▶ [The problem]:
Transcribe all records below exactly, without images.

_ _ _ _ _

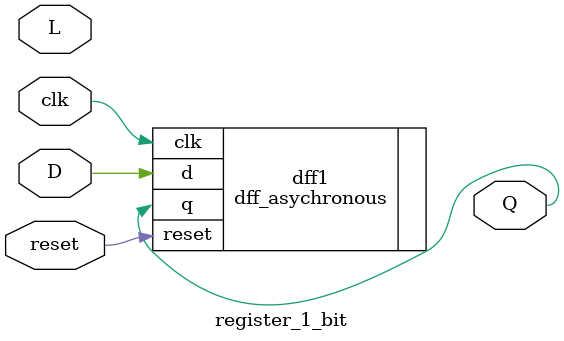
<source format=v>
module register_1_bit (D, L, clk, reset, Q);

input D; //1-bit data input
input L; // load enable
input clk; // posedge clock input
input reset; // active high reset

output Q; // 1-bit output

dff_asychronous dff1 (
  .d(D),
  .clk(clk),
  .reset(reset),
  .q(Q)
);

endmodule

</source>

_ _ _ _ _

▶ [Task response]:
<source format=v>
module register_1_bit (D, L, clk, reset, Q);

input D; //1-bit data input
input L; // load enable
input clk; // posedge clock input
input reset; // active high reset

output Q; // 1-bit output

dff_asychronous dff1 (
  .d(D),
  .clk(clk),
  .reset(reset),
  .q(Q)
);

endmodule

</source>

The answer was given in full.